Babies are quick studies-and parents are cramming them with Mozart and French lessons

By David L. Marcus, Anna Mulrine and Kathleen Wong
Posted 9/5/99
Page 3 of 6

There is increasing evidence that babies also come equipped with an astounding set of rules about how the world works. On a colorfully painted puppet-show stage, psychologist Renee Baillargeon of the University of Illinois-Urbana-Champaign times how long 2- to 15-month-old babies look at simple magic tricks, such as a toy bear that disappears after being lowered into a box. Like adults at a magic show, babies will stare longer when their expectations aren't met. At 2 1/2 months, babies are surprised by the bear's disappearance and will look longer than at a show where the bear remains in the box. She has concluded that even infants understand that objects should be permanent in time and space.

Baby logic. At the same time, Baillargeon is gaining insight into what babies don't understand. Before 3 months, for example, they seem to believe that as long as one object is touching another, the two should stick together. By that principle, a pen placed on the wall should not fall. "This is probably why babies' chairs are surrounded by 92 things on the floor," Baillargeon says.

By 8 months, the neurons in the hippocampus, which plays a critical role in memory, have developed to the point where babies can remember specific items and events. Research by the University of Minnesota's Nelson has shown that by that age, babies can distinguish the picture of a wooden toy they were allowed to feel, but not see, from pictures of other toys. By the age of 1 year, babies have gained so many skills-toddling, prattling, feeding themselves-that they seem more akin to adults than to the helpless sleepers they were a few short months earlier. This sudden maturity stems from a combination of new experiences and new synaptic connections in the brain, particularly in the prefrontal cortex, which lies just behind the forehead. Like a conductor in an orchestra, the prefrontal cortex keeps track of what's going on in time and space, and it coordinates everything from problem solving and creativity to self-awareness. Thanks to this, 18-month-olds can learn to do tasks such as pushing a button, even if the adult demonstrating the task tries, but deliberately fails, to push it.

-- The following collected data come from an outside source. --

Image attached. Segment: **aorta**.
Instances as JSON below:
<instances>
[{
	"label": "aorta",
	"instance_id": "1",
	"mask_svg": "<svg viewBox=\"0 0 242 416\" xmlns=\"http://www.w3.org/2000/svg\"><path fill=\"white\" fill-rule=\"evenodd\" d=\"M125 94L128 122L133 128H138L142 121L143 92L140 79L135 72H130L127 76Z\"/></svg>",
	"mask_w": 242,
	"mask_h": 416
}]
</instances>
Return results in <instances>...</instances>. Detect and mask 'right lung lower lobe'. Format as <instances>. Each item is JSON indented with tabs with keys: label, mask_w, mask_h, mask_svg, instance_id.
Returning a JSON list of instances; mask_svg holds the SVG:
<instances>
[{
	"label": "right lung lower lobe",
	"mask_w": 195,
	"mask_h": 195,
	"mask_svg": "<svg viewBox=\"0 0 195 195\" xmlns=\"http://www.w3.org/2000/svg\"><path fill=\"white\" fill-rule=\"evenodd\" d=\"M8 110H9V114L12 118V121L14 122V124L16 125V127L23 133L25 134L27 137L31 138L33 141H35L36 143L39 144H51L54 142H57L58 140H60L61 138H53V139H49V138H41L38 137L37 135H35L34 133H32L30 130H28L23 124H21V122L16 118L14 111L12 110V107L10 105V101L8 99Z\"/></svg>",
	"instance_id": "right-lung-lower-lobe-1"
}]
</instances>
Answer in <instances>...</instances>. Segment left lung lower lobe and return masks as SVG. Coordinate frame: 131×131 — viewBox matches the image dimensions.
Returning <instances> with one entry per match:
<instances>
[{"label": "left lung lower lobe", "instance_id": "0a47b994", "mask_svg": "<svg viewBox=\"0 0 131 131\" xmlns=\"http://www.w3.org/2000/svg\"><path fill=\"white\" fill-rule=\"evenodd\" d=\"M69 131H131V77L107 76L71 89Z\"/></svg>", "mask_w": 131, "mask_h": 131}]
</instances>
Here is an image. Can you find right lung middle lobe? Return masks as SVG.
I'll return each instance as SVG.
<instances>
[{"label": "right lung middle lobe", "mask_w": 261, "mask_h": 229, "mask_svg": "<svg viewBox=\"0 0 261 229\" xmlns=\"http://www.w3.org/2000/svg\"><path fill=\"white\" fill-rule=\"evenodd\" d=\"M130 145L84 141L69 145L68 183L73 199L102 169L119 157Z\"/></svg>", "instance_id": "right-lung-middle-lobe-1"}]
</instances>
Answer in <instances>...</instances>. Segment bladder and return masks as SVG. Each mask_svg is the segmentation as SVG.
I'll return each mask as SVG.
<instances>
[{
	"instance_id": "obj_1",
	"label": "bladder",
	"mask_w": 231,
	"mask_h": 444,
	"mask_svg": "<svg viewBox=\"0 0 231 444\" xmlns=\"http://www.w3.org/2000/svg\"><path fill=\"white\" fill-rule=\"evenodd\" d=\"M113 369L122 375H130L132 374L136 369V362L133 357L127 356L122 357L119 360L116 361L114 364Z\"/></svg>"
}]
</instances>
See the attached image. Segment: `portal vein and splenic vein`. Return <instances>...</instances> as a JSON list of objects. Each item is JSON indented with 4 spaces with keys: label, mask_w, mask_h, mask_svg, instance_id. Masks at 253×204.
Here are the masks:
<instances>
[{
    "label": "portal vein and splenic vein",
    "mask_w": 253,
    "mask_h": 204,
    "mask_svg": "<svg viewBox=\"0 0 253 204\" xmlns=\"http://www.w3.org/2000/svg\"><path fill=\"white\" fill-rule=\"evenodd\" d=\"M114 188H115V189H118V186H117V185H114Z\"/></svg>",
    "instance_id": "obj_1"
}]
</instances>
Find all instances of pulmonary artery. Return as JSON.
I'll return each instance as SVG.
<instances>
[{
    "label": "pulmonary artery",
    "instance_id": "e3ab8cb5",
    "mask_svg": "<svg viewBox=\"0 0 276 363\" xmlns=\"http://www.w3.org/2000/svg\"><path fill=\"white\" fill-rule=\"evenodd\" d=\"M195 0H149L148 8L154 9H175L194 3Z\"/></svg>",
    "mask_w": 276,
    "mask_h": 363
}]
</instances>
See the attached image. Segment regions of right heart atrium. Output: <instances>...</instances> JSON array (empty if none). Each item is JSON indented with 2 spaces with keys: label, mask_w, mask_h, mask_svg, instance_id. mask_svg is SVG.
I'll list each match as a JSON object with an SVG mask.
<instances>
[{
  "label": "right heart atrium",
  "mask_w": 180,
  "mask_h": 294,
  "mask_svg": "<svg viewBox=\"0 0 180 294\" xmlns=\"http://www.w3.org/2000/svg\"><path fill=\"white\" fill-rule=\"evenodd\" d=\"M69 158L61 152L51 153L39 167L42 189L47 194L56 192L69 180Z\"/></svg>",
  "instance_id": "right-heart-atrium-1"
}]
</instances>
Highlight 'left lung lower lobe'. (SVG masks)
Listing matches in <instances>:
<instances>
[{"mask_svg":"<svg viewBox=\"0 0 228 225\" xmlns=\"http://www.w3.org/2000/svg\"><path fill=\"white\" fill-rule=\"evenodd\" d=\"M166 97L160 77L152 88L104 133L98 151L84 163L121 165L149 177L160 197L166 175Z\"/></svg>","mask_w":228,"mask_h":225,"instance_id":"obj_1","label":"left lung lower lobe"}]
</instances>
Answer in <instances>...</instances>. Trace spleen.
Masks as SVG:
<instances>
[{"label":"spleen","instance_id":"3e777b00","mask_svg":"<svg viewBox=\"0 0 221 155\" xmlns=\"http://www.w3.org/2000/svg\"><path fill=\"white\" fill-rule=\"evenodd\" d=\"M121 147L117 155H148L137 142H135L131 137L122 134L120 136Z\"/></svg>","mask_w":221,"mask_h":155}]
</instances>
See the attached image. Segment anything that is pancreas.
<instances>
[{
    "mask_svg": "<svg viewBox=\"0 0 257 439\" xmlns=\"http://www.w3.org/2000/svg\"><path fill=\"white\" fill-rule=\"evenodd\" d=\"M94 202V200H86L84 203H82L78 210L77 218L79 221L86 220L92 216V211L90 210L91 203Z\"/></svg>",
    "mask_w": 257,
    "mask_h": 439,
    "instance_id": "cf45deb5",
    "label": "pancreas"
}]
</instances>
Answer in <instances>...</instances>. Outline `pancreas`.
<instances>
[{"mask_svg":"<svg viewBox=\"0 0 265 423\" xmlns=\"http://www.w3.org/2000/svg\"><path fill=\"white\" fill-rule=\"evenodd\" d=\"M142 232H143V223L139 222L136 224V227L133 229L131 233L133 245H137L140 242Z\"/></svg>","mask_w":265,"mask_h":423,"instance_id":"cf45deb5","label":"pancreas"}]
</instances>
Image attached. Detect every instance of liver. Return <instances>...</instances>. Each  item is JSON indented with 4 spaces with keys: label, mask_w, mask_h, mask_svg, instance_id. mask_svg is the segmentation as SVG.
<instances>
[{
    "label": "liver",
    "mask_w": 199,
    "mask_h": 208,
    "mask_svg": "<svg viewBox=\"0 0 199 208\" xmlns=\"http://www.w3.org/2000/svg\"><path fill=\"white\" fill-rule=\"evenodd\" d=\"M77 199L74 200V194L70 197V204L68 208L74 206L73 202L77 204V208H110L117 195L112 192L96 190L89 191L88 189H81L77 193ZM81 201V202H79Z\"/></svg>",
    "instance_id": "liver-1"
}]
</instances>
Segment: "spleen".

By the time they're 2, babies are able to navigate their world. At Temple University's Infant Lab, outside Philadelphia, researchers bury a toy in a round sandbox in a stark, white room while a toddler watches. Then the child is turned around several times with his eyes covered. With just a chair against the wall to orient him, the child has to find the toy. Psychologist Nora Newcombe has found that those under 21 months are baffled by the test, because spatial skills require more brainpower than verbal skills. But at 21 months, as the right hemisphere of the cerebral cortex develops, the children become remarkably adept at what the experts call spatial coding-using cues from the environment to get their bearings.

With more-sophisticated brain wiring and a growing understanding of how the world works, children in the second year of life start to develop social and emotional skills, which help in learning academic skills such as reading and math. "Emotions are responsible for generating ideas," says Stanley Greenspan, who teaches psychiatry at George Washington University in Washington, D.C. After all, he says, the desire to eat or open a door is the motivation for developing language and communicating concepts to others.